— EXERCISE DETAILS —
Please swap "groupe" for "ensemble" in everything from the line with "eux fans originaires" down to the line with "i des titres" in the data below. Return only those lines, otherwise unchanged.

— EXTRACTED DATA —
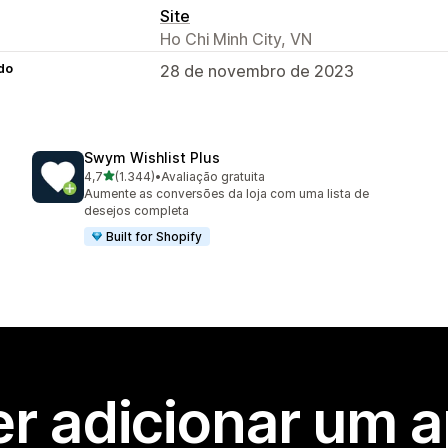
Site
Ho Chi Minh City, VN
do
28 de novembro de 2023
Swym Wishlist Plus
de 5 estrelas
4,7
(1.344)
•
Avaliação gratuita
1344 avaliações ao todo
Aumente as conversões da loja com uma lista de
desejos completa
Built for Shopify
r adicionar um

* * *

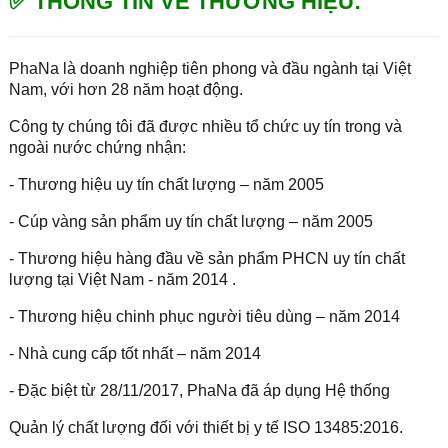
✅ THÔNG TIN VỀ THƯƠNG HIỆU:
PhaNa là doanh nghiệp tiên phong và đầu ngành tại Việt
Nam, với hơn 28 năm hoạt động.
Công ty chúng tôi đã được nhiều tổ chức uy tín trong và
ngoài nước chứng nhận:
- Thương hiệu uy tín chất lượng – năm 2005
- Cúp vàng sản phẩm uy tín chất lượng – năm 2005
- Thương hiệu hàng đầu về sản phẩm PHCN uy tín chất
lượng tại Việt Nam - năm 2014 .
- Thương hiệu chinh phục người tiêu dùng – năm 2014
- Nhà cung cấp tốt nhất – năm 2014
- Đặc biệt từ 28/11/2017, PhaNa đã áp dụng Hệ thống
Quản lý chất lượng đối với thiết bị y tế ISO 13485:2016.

...

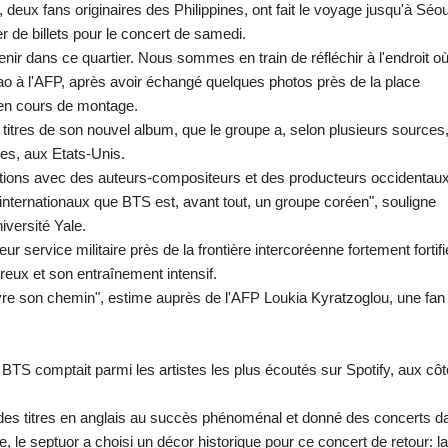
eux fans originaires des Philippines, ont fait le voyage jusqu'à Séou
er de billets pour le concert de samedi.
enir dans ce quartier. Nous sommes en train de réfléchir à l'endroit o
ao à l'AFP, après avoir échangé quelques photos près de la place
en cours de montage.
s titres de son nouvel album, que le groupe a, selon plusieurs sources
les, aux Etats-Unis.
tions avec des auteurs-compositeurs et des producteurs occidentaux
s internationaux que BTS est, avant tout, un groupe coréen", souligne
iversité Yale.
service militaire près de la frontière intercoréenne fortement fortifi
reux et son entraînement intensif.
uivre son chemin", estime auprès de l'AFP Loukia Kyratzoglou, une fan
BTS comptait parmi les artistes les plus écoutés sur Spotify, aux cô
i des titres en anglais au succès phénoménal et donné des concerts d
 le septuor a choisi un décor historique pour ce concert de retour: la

— SOLUTION FOR THIS EXERCISE —
eux fans originaires des Philippines, ont fait le voyage jusqu'à Séou
er de billets pour le concert de samedi.
enir dans ce quartier. Nous sommes en train de réfléchir à l'endroit o
ao à l'AFP, après avoir échangé quelques photos près de la place
en cours de montage.
s titres de son nouvel album, que le ensemble a, selon plusieurs sources
les, aux Etats-Unis.
tions avec des auteurs-compositeurs et des producteurs occidentaux
s internationaux que BTS est, avant tout, un ensemble coréen", souligne
iversité Yale.
service militaire près de la frontière intercoréenne fortement fortifi
reux et son entraînement intensif.
uivre son chemin", estime auprès de l'AFP Loukia Kyratzoglou, une fan
BTS comptait parmi les artistes les plus écoutés sur Spotify, aux cô
i des titres en anglais au succès phénoménal et donné des concerts d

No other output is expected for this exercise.